TASK GOAL => The task calls for every line of the data to be retyped exactly.

RECORDS =>

______________________________

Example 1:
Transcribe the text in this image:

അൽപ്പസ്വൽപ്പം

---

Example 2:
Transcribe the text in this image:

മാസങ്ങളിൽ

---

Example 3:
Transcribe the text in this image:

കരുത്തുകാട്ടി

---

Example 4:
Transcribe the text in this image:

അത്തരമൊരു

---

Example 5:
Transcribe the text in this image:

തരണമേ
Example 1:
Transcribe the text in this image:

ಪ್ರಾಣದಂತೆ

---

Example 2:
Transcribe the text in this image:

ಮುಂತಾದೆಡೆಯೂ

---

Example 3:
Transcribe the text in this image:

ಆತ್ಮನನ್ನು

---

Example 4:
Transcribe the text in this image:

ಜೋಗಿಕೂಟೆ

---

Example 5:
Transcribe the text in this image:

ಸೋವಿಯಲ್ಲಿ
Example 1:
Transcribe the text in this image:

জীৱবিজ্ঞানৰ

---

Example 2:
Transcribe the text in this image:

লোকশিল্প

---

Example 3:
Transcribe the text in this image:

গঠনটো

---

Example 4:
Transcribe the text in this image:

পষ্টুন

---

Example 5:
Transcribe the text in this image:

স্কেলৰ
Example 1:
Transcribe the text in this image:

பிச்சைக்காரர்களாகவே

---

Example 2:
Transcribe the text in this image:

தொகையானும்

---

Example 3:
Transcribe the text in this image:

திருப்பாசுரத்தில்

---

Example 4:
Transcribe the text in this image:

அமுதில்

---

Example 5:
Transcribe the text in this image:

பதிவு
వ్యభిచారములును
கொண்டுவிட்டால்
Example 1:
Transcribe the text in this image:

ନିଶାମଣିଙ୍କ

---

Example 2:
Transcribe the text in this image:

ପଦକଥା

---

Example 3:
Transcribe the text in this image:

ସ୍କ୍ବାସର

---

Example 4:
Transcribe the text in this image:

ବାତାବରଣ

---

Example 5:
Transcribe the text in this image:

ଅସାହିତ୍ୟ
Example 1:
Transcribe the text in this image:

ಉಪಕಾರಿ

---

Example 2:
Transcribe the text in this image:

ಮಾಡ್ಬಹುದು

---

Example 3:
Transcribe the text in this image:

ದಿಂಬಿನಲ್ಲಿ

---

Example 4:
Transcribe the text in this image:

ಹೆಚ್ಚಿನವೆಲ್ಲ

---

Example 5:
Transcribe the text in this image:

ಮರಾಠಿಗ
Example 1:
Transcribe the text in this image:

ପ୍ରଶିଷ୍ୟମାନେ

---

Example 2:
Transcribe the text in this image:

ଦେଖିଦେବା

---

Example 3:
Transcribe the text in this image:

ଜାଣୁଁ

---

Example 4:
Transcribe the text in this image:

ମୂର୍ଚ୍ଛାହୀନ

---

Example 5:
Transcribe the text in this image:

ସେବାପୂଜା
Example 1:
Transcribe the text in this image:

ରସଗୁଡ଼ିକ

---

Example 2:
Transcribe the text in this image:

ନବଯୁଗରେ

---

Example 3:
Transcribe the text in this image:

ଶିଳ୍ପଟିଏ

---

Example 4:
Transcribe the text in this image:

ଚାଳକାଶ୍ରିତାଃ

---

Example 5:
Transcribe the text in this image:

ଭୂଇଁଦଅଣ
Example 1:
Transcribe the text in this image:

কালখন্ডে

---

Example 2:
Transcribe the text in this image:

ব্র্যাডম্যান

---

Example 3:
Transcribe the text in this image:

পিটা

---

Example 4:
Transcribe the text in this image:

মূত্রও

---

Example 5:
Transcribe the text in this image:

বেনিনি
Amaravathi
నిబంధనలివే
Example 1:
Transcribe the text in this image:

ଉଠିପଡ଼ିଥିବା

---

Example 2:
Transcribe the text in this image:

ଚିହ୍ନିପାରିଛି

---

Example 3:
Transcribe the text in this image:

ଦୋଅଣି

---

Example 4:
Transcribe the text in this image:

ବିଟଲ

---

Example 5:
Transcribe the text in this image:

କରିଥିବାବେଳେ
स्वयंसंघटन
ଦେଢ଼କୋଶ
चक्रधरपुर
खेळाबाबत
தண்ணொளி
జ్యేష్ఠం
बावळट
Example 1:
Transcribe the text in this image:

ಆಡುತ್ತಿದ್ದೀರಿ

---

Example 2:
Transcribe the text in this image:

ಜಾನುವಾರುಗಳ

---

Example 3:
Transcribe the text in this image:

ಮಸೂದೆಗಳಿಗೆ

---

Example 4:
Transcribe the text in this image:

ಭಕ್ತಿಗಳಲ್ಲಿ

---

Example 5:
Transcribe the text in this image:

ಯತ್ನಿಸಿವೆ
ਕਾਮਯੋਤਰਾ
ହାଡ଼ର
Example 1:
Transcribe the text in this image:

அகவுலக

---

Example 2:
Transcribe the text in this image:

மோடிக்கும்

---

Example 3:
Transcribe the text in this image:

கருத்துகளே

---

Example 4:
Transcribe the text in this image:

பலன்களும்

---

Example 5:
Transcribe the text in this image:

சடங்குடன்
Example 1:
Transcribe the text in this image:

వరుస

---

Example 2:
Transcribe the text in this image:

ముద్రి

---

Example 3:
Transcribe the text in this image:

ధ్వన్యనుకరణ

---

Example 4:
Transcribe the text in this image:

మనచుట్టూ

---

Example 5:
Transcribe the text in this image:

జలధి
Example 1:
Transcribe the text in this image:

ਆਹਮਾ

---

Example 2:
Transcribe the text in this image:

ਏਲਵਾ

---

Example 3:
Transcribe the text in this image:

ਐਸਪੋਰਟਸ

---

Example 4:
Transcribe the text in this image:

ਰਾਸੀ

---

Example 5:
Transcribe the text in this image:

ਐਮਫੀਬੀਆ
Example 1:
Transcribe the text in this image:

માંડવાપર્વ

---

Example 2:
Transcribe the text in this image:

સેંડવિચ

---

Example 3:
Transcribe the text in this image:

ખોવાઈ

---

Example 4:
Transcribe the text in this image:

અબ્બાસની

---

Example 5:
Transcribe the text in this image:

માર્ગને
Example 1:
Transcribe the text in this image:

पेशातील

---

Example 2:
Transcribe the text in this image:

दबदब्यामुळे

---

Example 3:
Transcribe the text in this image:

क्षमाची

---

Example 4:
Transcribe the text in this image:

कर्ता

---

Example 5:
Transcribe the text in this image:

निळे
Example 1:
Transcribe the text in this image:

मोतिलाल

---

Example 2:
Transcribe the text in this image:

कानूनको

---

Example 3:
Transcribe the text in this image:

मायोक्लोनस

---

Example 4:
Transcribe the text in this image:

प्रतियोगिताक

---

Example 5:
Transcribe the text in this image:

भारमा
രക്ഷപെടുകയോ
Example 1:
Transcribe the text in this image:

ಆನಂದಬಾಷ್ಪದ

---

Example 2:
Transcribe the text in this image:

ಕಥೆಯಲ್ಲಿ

______________________________

REPLY =>
Example 1:
Transcribe the text in this image:

അൽപ്പസ്വൽപ്പം

---

Example 2:
Transcribe the text in this image:

മാസങ്ങളിൽ

---

Example 3:
Transcribe the text in this image:

കരുത്തുകാട്ടി

---

Example 4:
Transcribe the text in this image:

അത്തരമൊരു

---

Example 5:
Transcribe the text in this image:

തരണമേ
Example 1:
Transcribe the text in this image:

ಪ್ರಾಣದಂತೆ

---

Example 2:
Transcribe the text in this image:

ಮುಂತಾದೆಡೆಯೂ

---

Example 3:
Transcribe the text in this image:

ಆತ್ಮನನ್ನು

---

Example 4:
Transcribe the text in this image:

ಜೋಗಿಕೂಟೆ

---

Example 5:
Transcribe the text in this image:

ಸೋವಿಯಲ್ಲಿ
Example 1:
Transcribe the text in this image:

জীৱবিজ্ঞানৰ

---

Example 2:
Transcribe the text in this image:

লোকশিল্প

---

Example 3:
Transcribe the text in this image:

গঠনটো

---

Example 4:
Transcribe the text in this image:

পষ্টুন

---

Example 5:
Transcribe the text in this image:

স্কেলৰ
Example 1:
Transcribe the text in this image:

பிச்சைக்காரர்களாகவே

---

Example 2:
Transcribe the text in this image:

தொகையானும்

---

Example 3:
Transcribe the text in this image:

திருப்பாசுரத்தில்

---

Example 4:
Transcribe the text in this image:

அமுதில்

---

Example 5:
Transcribe the text in this image:

பதிவு
వ్యభిచారములును
கொண்டுவிட்டால்
Example 1:
Transcribe the text in this image:

ନିଶାମଣିଙ୍କ

---

Example 2:
Transcribe the text in this image:

ପଦକଥା

---

Example 3:
Transcribe the text in this image:

ସ୍କ୍ବାସର

---

Example 4:
Transcribe the text in this image:

ବାତାବରଣ

---

Example 5:
Transcribe the text in this image:

ଅସାହିତ୍ୟ
Example 1:
Transcribe the text in this image:

ಉಪಕಾರಿ

---

Example 2:
Transcribe the text in this image:

ಮಾಡ್ಬಹುದು

---

Example 3:
Transcribe the text in this image:

ದಿಂಬಿನಲ್ಲಿ

---

Example 4:
Transcribe the text in this image:

ಹೆಚ್ಚಿನವೆಲ್ಲ

---

Example 5:
Transcribe the text in this image:

ಮರಾಠಿಗ
Example 1:
Transcribe the text in this image:

ପ୍ରଶିଷ୍ୟମାନେ

---

Example 2:
Transcribe the text in this image:

ଦେଖିଦେବା

---

Example 3:
Transcribe the text in this image:

ଜାଣୁଁ

---

Example 4:
Transcribe the text in this image:

ମୂର୍ଚ୍ଛାହୀନ

---

Example 5:
Transcribe the text in this image:

ସେବାପୂଜା
Example 1:
Transcribe the text in this image:

ରସଗୁଡ଼ିକ

---

Example 2:
Transcribe the text in this image:

ନବଯୁଗରେ

---

Example 3:
Transcribe the text in this image:

ଶିଳ୍ପଟିଏ

---

Example 4:
Transcribe the text in this image:

ଚାଳକାଶ୍ରିତାଃ

---

Example 5:
Transcribe the text in this image:

ଭୂଇଁଦଅଣ
Example 1:
Transcribe the text in this image:

কালখন্ডে

---

Example 2:
Transcribe the text in this image:

ব্র্যাডম্যান

---

Example 3:
Transcribe the text in this image:

পিটা

---

Example 4:
Transcribe the text in this image:

মূত্রও

---

Example 5:
Transcribe the text in this image:

বেনিনি
Amaravathi
నిబంధనలివే
Example 1:
Transcribe the text in this image:

ଉଠିପଡ଼ିଥିବା

---

Example 2:
Transcribe the text in this image:

ଚିହ୍ନିପାରିଛି

---

Example 3:
Transcribe the text in this image:

ଦୋଅଣି

---

Example 4:
Transcribe the text in this image:

ବିଟଲ

---

Example 5:
Transcribe the text in this image:

କରିଥିବାବେଳେ
स्वयंसंघटन
ଦେଢ଼କୋଶ
चक्रधरपुर
खेळाबाबत
தண்ணொளி
జ్యేష్ఠం
बावळट
Example 1:
Transcribe the text in this image:

ಆಡುತ್ತಿದ್ದೀರಿ

---

Example 2:
Transcribe the text in this image:

ಜಾನುವಾರುಗಳ

---

Example 3:
Transcribe the text in this image:

ಮಸೂದೆಗಳಿಗೆ

---

Example 4:
Transcribe the text in this image:

ಭಕ್ತಿಗಳಲ್ಲಿ

---

Example 5:
Transcribe the text in this image:

ಯತ್ನಿಸಿವೆ
ਕਾਮਯੋਤਰਾ
ହାଡ଼ର
Example 1:
Transcribe the text in this image:

அகவுலக

---

Example 2:
Transcribe the text in this image:

மோடிக்கும்

---

Example 3:
Transcribe the text in this image:

கருத்துகளே

---

Example 4:
Transcribe the text in this image:

பலன்களும்

---

Example 5:
Transcribe the text in this image:

சடங்குடன்
Example 1:
Transcribe the text in this image:

వరుస

---

Example 2:
Transcribe the text in this image:

ముద్రి

---

Example 3:
Transcribe the text in this image:

ధ్వన్యనుకరణ

---

Example 4:
Transcribe the text in this image:

మనచుట్టూ

---

Example 5:
Transcribe the text in this image:

జలధి
Example 1:
Transcribe the text in this image:

ਆਹਮਾ

---

Example 2:
Transcribe the text in this image:

ਏਲਵਾ

---

Example 3:
Transcribe the text in this image:

ਐਸਪੋਰਟਸ

---

Example 4:
Transcribe the text in this image:

ਰਾਸੀ

---

Example 5:
Transcribe the text in this image:

ਐਮਫੀਬੀਆ
Example 1:
Transcribe the text in this image:

માંડવાપર્વ

---

Example 2:
Transcribe the text in this image:

સેંડવિચ

---

Example 3:
Transcribe the text in this image:

ખોવાઈ

---

Example 4:
Transcribe the text in this image:

અબ્બાસની

---

Example 5:
Transcribe the text in this image:

માર્ગને
Example 1:
Transcribe the text in this image:

पेशातील

---

Example 2:
Transcribe the text in this image:

दबदब्यामुळे

---

Example 3:
Transcribe the text in this image:

क्षमाची

---

Example 4:
Transcribe the text in this image:

कर्ता

---

Example 5:
Transcribe the text in this image:

निळे
Example 1:
Transcribe the text in this image:

मोतिलाल

---

Example 2:
Transcribe the text in this image:

कानूनको

---

Example 3:
Transcribe the text in this image:

मायोक्लोनस

---

Example 4:
Transcribe the text in this image:

प्रतियोगिताक

---

Example 5:
Transcribe the text in this image:

भारमा
രക്ഷപെടുകയോ
Example 1:
Transcribe the text in this image:

ಆನಂದಬಾಷ್ಪದ

---

Example 2:
Transcribe the text in this image:

ಕಥೆಯಲ್ಲಿ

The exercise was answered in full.